Page-level text extractions ▸
Start of Block
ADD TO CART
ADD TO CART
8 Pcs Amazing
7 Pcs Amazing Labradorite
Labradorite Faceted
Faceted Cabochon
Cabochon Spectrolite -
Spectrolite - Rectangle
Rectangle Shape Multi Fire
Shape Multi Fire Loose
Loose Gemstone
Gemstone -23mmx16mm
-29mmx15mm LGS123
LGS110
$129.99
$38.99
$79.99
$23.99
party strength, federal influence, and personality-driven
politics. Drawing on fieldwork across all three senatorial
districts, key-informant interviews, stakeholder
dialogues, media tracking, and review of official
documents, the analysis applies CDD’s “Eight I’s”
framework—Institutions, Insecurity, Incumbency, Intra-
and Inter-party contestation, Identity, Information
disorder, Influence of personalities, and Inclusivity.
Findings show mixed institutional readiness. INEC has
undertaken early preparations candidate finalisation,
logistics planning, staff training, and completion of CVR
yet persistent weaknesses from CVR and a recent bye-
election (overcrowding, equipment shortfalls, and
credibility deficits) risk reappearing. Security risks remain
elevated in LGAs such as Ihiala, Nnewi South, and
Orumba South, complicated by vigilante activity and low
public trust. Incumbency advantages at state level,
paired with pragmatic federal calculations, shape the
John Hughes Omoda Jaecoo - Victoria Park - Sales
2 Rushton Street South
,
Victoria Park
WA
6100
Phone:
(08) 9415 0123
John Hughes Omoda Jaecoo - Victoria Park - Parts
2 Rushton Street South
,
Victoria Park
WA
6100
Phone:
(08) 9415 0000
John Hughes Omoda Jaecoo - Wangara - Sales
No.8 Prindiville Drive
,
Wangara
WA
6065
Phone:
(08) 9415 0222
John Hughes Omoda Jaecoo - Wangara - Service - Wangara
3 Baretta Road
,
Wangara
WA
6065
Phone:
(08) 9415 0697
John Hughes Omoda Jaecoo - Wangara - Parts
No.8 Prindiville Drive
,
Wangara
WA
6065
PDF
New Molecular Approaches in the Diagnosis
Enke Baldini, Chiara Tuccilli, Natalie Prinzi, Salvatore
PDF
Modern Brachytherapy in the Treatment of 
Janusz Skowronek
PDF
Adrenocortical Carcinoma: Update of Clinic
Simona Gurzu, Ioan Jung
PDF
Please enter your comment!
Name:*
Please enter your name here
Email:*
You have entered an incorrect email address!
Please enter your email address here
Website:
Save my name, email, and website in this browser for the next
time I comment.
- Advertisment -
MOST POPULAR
End of Block
What needs to be done ▸ Scan the data for the string "Fire" and copy each line in which it occurs.

Solution for this problem ▸
Rectangle Shape Multi Fire
Shape Multi Fire Loose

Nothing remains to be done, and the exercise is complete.